(Task requirements): Your task is to repeat exactly the lines from the one with "6 sierpnia 2026" through the end of the records, both included; please leave the pictures out.

(Extracted page text data):
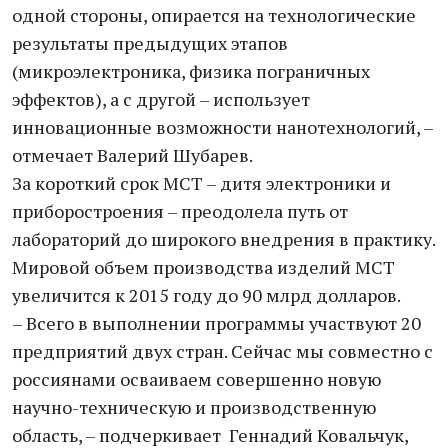
одной стороны, опирается на технологические
результаты предыдущих этапов
(микроэлектроника, физика пограничных
эффектов), а с другой – использует
инновационные возможности нанотехнологий, –
отмечает Валерий Шубарев.
За короткий срок МСТ – дитя электроники и
приборостроения – преодолела путь от
лабораторий до широкого внедрения в практику.
Мировой объем производства изделий МСТ
увеличится к 2015 году до 90 млрд долларов.
– Всего в выполнении программы участвуют 20
предприятий двух стран. Сейчас мы совместно с
россиянами осваиваем совершенно новую
научно-техническую и производственную
область, – подчеркивает Геннадий Ковальчук,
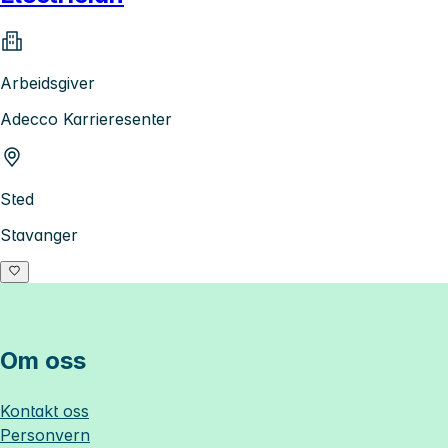
Arbeidsgiver
Adecco Karrieresenter
Sted
Stavanger
Om oss
Kontakt oss
Personvern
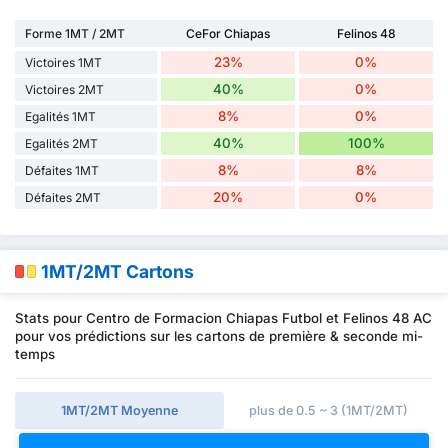
Forme 1MT / 2MT
CeFor Chiapas
Felinos 48
23%
0%
Victoires 1MT
40%
0%
Victoires 2MT
8%
0%
Egalités 1MT
40%
100%
Egalités 2MT
8%
8%
Défaites 1MT
20%
0%
Défaites 2MT
1MT/2MT Cartons
Stats pour Centro de Formacion Chiapas Futbol et Felinos 48 AC
pour vos prédictions sur les cartons de première & seconde mi-
temps
1MT/2MT Moyenne
plus de 0.5 ~ 3 (1MT/2MT)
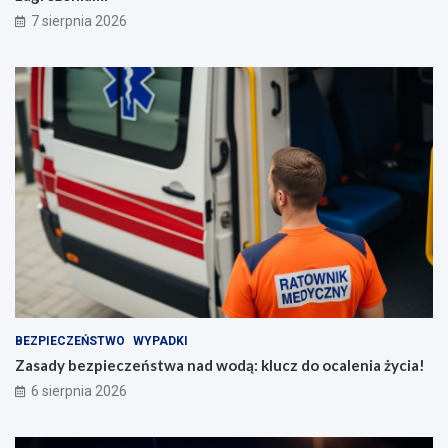
7 sierpnia 2026
BEZPIECZEŃSTWO
WYPADKI
Zasady bezpieczeństwa nad wodą: klucz do ocalenia życia!
6 sierpnia 2026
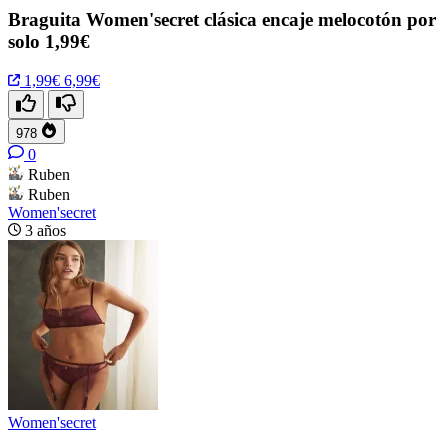
Braguita Women'secret clásica encaje melocotón por
solo 1,99€
1,99€
6,99€
978
0
Ruben
Ruben
Women'secret
3 años
Women'secret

(Output below):
6 sierpnia 2026
Braguita Women'secret clásica encaje melocotón por
solo 1,99€
1,99€
6,99€
978
0
Ruben
Ruben
Women'secret
3 años
Women'secret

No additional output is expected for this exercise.